Tausende Menschen aus Zahedan, Rask und Galikesh gingen auf die Straße, um am Freitag erneut gegen die islamische Regierung zu protestieren.In den vergangenen zwei Tagen hat die Regierung mit der Entsendung von Sicherheitskräften und Polizeikräften in den Städten Zahedan und Dezab eine Atmosphäre der Sicherheit und Angst geschaffen.Errichtung von Dutzenden von Kontrollpunkten, Blockierung von Engpässen und wichtigen Punkten der Stadt, Kontrolle von Ausweisen und demütigende Behandlung von Belutschen, Das Verhalten israelischer Agenten in Gaza wurde mit dem der Palästinenser verglichen.Sie haben versucht, den Protestfreitagen in Belutschistan ein Ende zu bereiten.Berichte von lokalen Stellen weisen darauf hin, dass die Menschen nach dem Ende der Freitagsgebete in Zahedan und Ruskl mit Anti-Diktatur- und freiheitsliebenden Parolen auf die Straße gingen.

Der Strom der protestierenden Menge heute in Zahedan – Freitag, 20 Januar. 2023

Baloch-Frauen, die dem Diktator bei der Zahedan-Demonstration den Tod sangen

Zahedan; Eine Flut von Zehntausenden protestierender Menschen aus Zahedan ging trotz der schweren und schweren Sicherheitsatmosphäre auf die Straße und rief Protestparolen – Freitag, 20 Januar. 2023

Die Parolen „Tod dem Diktator“ und „Khamenei, beschäme das Land und verlasse“ von Belutsch-Kämpfern in Rask – Freitag, 20. Januar.2023

Mahsa Amini

Iran : Sistan und Beluchestan; Töten auf der Straße, Hinrichtung im Gefängnis

Sistan und Belutschistan haben in den jüngsten Protesten die blutigsten Szenen gesehen und viele Häftlinge hatten. Aus vielen Gründen, einschließlich des schwierigen Zugangs zu Kommunikations- und Internet -Tools sowie mangelnde Informationen zu Familien aufgrund Sicherheitsbedrohungen, genaue Statistiken und der Status von Häftlingen in Sistan und Belutschan sind nicht möglich.

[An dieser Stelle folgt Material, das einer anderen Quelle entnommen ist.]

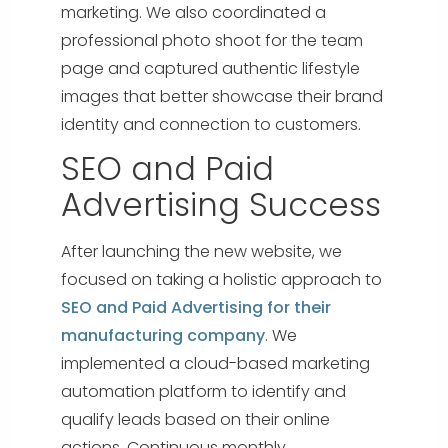
marketing.
We also coordinated a
professional photo shoot for the team
page and captured authentic lifestyle
images that better showcase their brand
identity and connection to customers.
SEO and Paid
Advertising Success
After launching the new website, we
focused on taking a holistic approach to
SEO and Paid Advertising for their
manufacturing company
. We
implemented a cloud-based marketing
automation platform to identify and
qualify leads based on their online
actions. Continuous monthly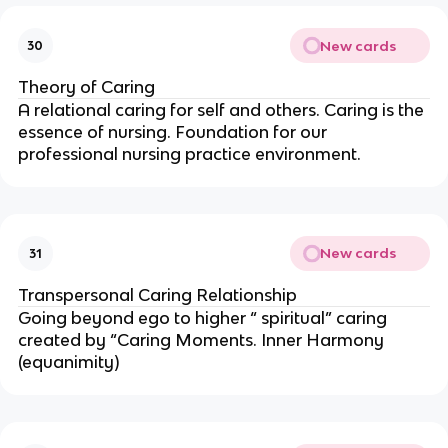
New cards
30
Theory of Caring
A relational caring for self and others. Caring is the
essence of nursing. Foundation for our
professional nursing practice environment.
New cards
31
Transpersonal Caring Relationship
Going beyond ego to higher “ spiritual” caring
created by “Caring Moments. Inner Harmony
(equanimity)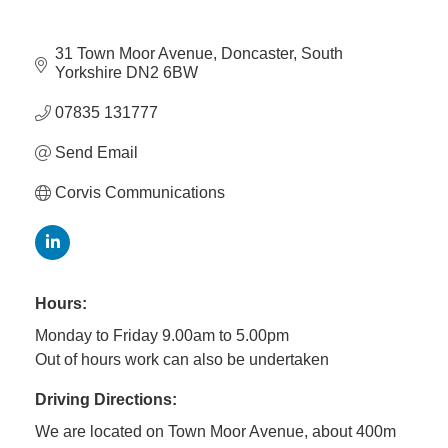
Member
31 Town Moor Avenue
Doncaster
South 
Yorkshire
DN2 6BW
Job
Vacancie
07835 131777
Send Email
Corvis Communications
Hours:
Monday to Friday 9.00am to 5.00pm
Out of hours work can also be undertaken
Driving Directions:
We are located on Town Moor Avenue, about 400m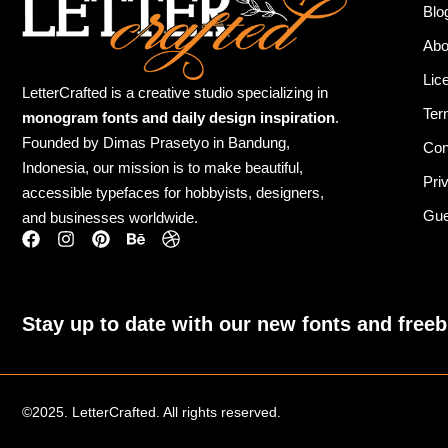
Blo
Abo
Lic
LetterCrafted is a creative studio specializing in
Ter
monogram fonts and daily design inspiration
.
Founded by Dimas Prasetyo in Bandung,
Con
Indonesia, our mission is to make beautiful,
Pri
accessible typefaces for hobbyists, designers,
Gue
and businesses worldwide.
Stay up to date with our new fonts and freeb
©2025. LetterCrafted. All rights reserved.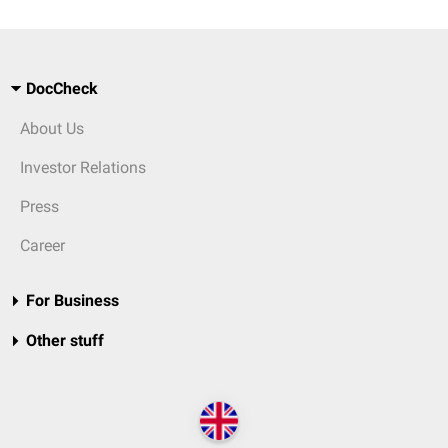
DocCheck
About Us
Investor Relations
Press
Career
For Business
Other stuff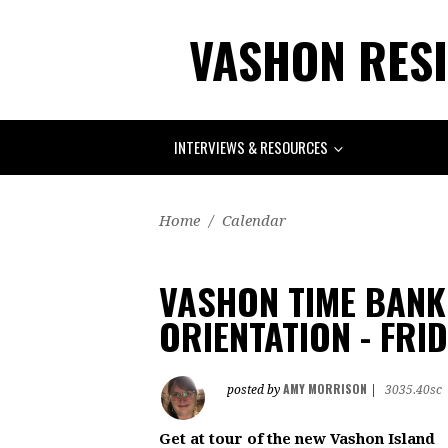
VASHON RESI
INTERVIEWS & RESOURCES
Home
/
Calendar
VASHON TIME BANK 
ORIENTATION - FRI
AMY MORRISON
posted by
|
3035.40sc
Get at tour of the new Vashon Island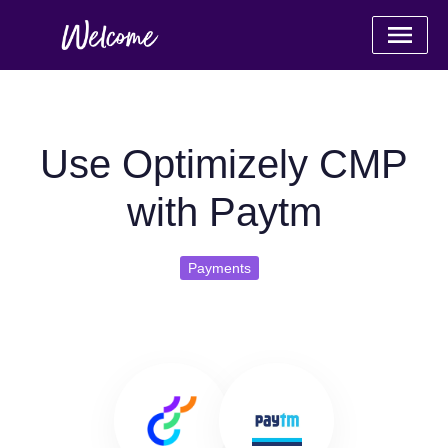
Use Optimizely CMP
with Paytm
Payments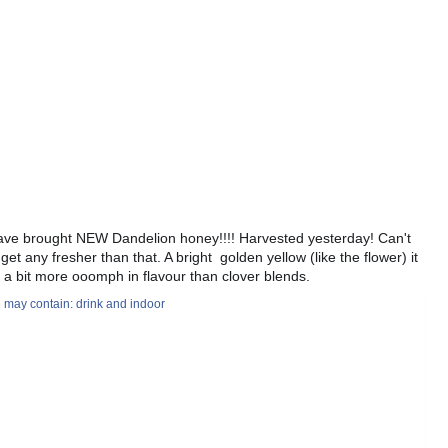
ve brought NEW Dandelion honey!!!! Harvested yesterday! Can't
 get any fresher than that. A bright golden yellow (like the flower) it
 a bit more ooomph in flavour than clover blends.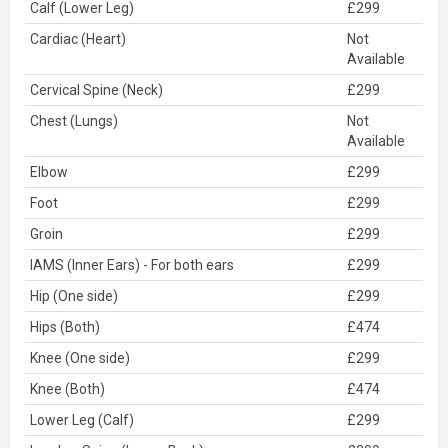
Calf (Lower Leg)
£299
Cardiac (Heart)
Not
Available
Cervical Spine (Neck)
£299
Chest (Lungs)
Not
Available
Elbow
£299
Foot
£299
Groin
£299
IAMS (Inner Ears) - For both ears
£299
Hip (One side)
£299
Hips (Both)
£474
Knee (One side)
£299
Knee (Both)
£474
Lower Leg (Calf)
£299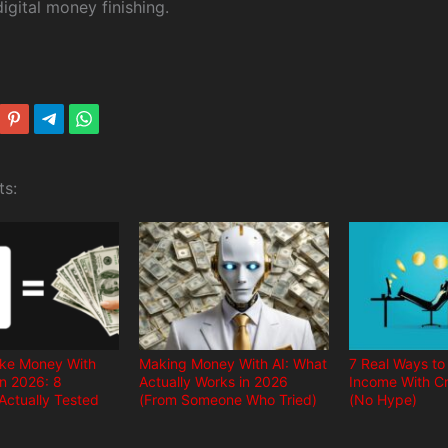
igital money finishing.
ts:
ke Money With
Making Money With AI: What
7 Real Ways to
in 2026: 8
Actually Works in 2026
Income With Cr
Actually Tested
(From Someone Who Tried)
(No Hype)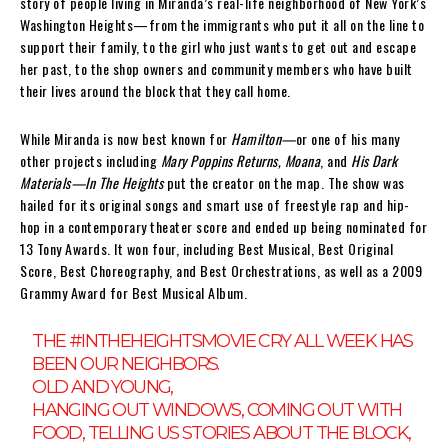
story of people living in Miranda’s real-life neighborhood of New York’s
Washington Heights—from the immigrants who put it all on the line to
support their family, to the girl who just wants to get out and escape
her past, to the shop owners and community members who have built
their lives around the block that they call home.
While Miranda is now best known for
Hamilton—
or one of his many
other projects including
Mary Poppins Returns, Moana
, and
His Dark
Materials—In The Heights
put the creator on the map. The show was
hailed for its original songs and smart use of freestyle rap and hip-
hop in a contemporary theater score and ended up being nominated for
13 Tony Awards. It won four, including Best Musical, Best Original
Score, Best Choreography, and Best Orchestrations, as well as a 2009
Grammy Award for Best Musical Album.
THE
#INTHEHEIGHTSMOVIE
CRY ALL WEEK HAS
BEEN OUR NEIGHBORS.
OLD AND YOUNG,
HANGING OUT WINDOWS, COMING OUT WITH
FOOD, TELLING US STORIES ABOUT THE BLOCK,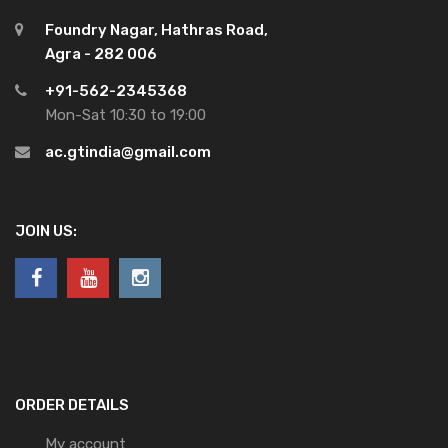
Foundry Nagar, Hathras Road,
Agra - 282 006
+91-562-2345368
Mon-Sat 10:30 to 19:00
ac.gtindia@gmail.com
JOIN US:
ORDER DETAILS
My account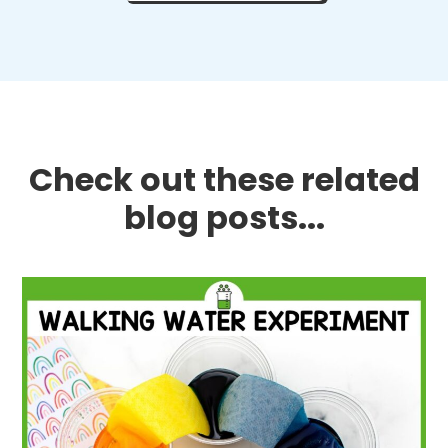
Check out these related
blog posts...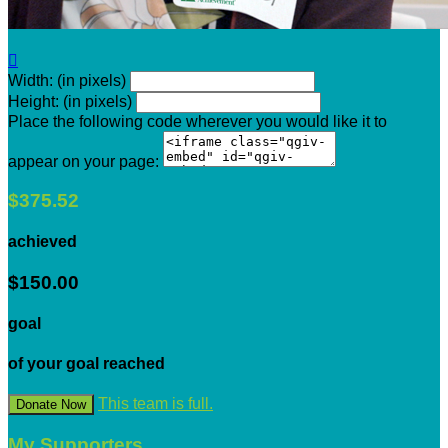

Width: (in pixels)
Height: (in pixels)
Place the following code wherever you would like it to
appear on your page:
$375.52
achieved
$150.00
goal
of your goal reached
This team is full.
Donate Now
My Supporters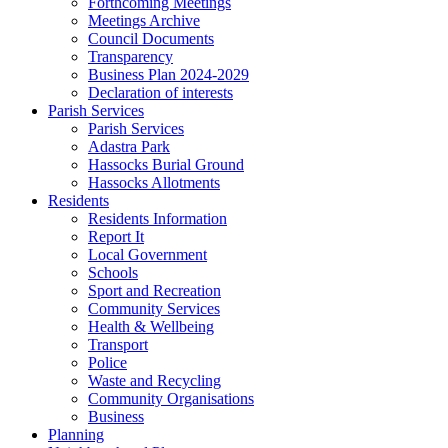
Forthcoming Meetings
Meetings Archive
Council Documents
Transparency
Business Plan 2024-2029
Declaration of interests
Parish Services
Parish Services
Adastra Park
Hassocks Burial Ground
Hassocks Allotments
Residents
Residents Information
Report It
Local Government
Schools
Sport and Recreation
Community Services
Health & Wellbeing
Transport
Police
Waste and Recycling
Community Organisations
Business
Planning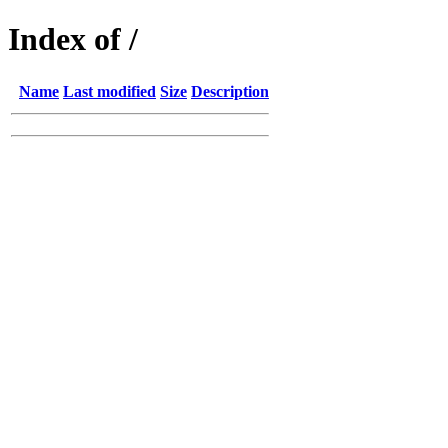
Index of /
Name
Last modified
Size
Description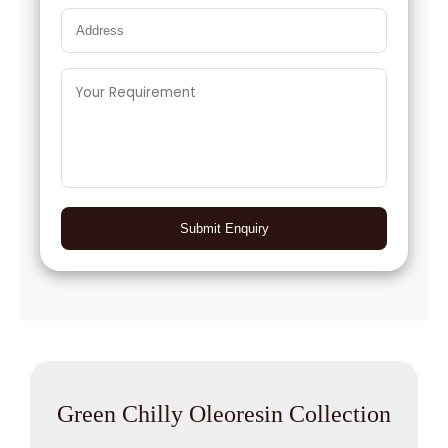
Submit Enquiry
Green Chilly Oleoresin Collection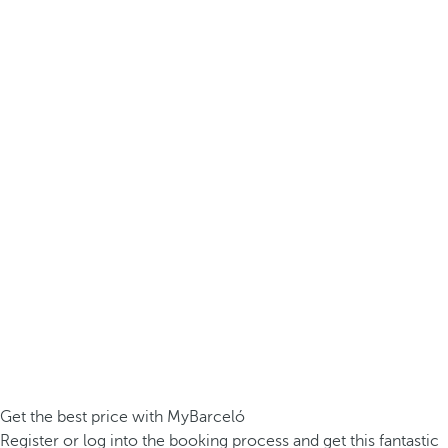
Get the best price with MyBarceló
Register or log into the booking process and get this fantastic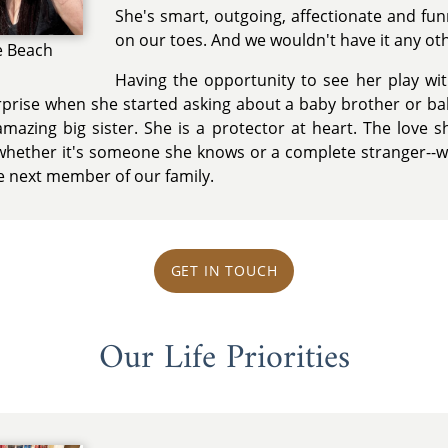
She's smart, outgoing, affectionate and fun
on our toes. And we wouldn't have it any ot
e Beach
Having the opportunity to see her play wi
rprise when she started asking about a baby brother or bab
azing big sister. She is a protector at heart. The love sh
whether it's someone she knows or a complete stranger--w
e next member of our family.
GET IN TOUCH
Our Life Priorities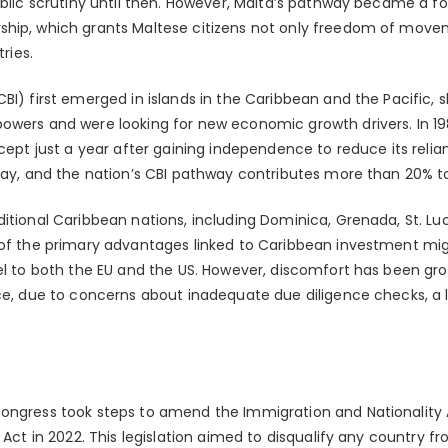
ublic scrutiny until then. However, Malta’s pathway became a fo
ship, which grants Maltese citizens not only freedom of mov
tries.
BI) first emerged in islands in the Caribbean and the Pacific,
owers and were looking for new economic growth drivers. In 1984
ncept just a year after gaining independence to reduce its rel
oday, and the nation’s CBI pathway contributes more than 20% to
itional Caribbean nations, including Dominica, Grenada, St. Lu
e of the primary advantages linked to Caribbean investment m
el to both the EU and the US. However, discomfort has been grow
ice, due to concerns about inadequate due diligence checks, a 
ongress took steps to amend the Immigration and Nationality A
 Act in 2022. This legislation aimed to disqualify any country fr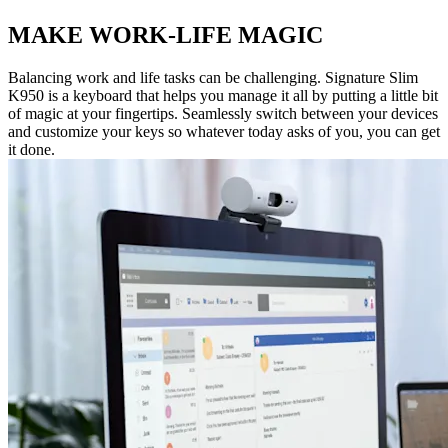
MAKE WORK-LIFE MAGIC
Balancing work and life tasks can be challenging. Signature Slim
K950 is a keyboard that helps you manage it all by putting a little bit
of magic at your fingertips. Seamlessly switch between your devices
and customize your keys so whatever today asks of you, you can get
it done.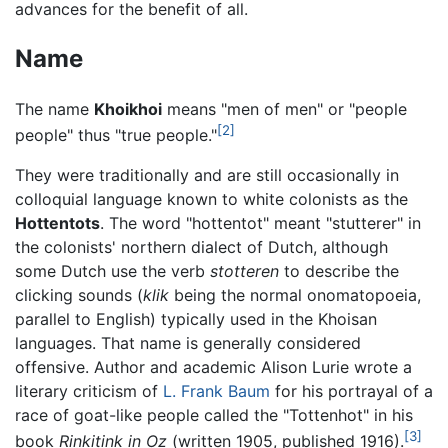
advances for the benefit of all.
Name
The name
Khoikhoi
means "men of men" or "people
[2]
people" thus "true people."
They were traditionally and are still occasionally in
colloquial language known to white colonists as the
Hottentots
. The word "hottentot" meant "stutterer" in
the colonists' northern dialect of Dutch, although
some Dutch use the verb
stotteren
to describe the
clicking sounds (
klik
being the normal onomatopoeia,
parallel to English) typically used in the Khoisan
languages. That name is generally considered
offensive. Author and academic Alison Lurie wrote a
literary criticism of
L. Frank Baum
for his portrayal of a
race of goat-like people called the "Tottenhot" in his
[3]
book
Rinkitink in Oz
(written 1905, published 1916).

Das Folge -up -Komitee unter Verwendung der gesammelten Informationen hat jedoch festgestellt, dass Sistan und Belutschistan seit Beginn der Proteste nach Teheran, Kurdistan und West Aserbaidschan mehr Häftlinge hatten.

Das Follow -up -Komitee war bisher in der Lage, die Identität von 278 in der Provinz festgehaltenen Demonstranten zu identifizieren, darunter 207 Bürger, 47 Kinder (unter 18 Jahren), 20 Studenten und 4 zivile Aktivisten. Von den 47 inhaftierten Kindern sind mindestens 3 nach Bismillah Barahui, Ismail Sarbalesi und Ibrahim Sarbalesi benannt.

Töte auf der Straße, Hinrichtung im Gefängnis

In den jüngsten Proteste hatten Sistan und Belutschistan die höchste Anzahl von getöteten. Am Tag des 30 Septemberber2022, bekannt als“Blutiger Freitag“, nach einem Aufruf Mahsa Aminis Mord sowie „Vergewaltigung eines 15-jähriges Baloch-Mädchen durch Chabahar Police Commander, mehr als 90 Personen, einschließlich eines 88- Jahr -Alte Frau, wurden getötet. Die Belutschi -Aktivisten und der „Mawroush“ -Stät haben die Zahl der Todesopfer in der Provinz angekündigt, wobei mehr als fünf von ihnen Kinder sind.Die Kampagne der Belutsch -Aktivisten hat die Zahl der Todesopfer mehr als 100 in der Provinz berichtet, wobei mehr als 16 von ihnen Kinder sind.Außerdem hat die Regierung in den letzten 4 Monaten und seit Beginn der Proteste die Todesurteile von 90 Bürgern von Belutsch vollstreckt, die vor den jüngsten Protesten festgenommen worden waren.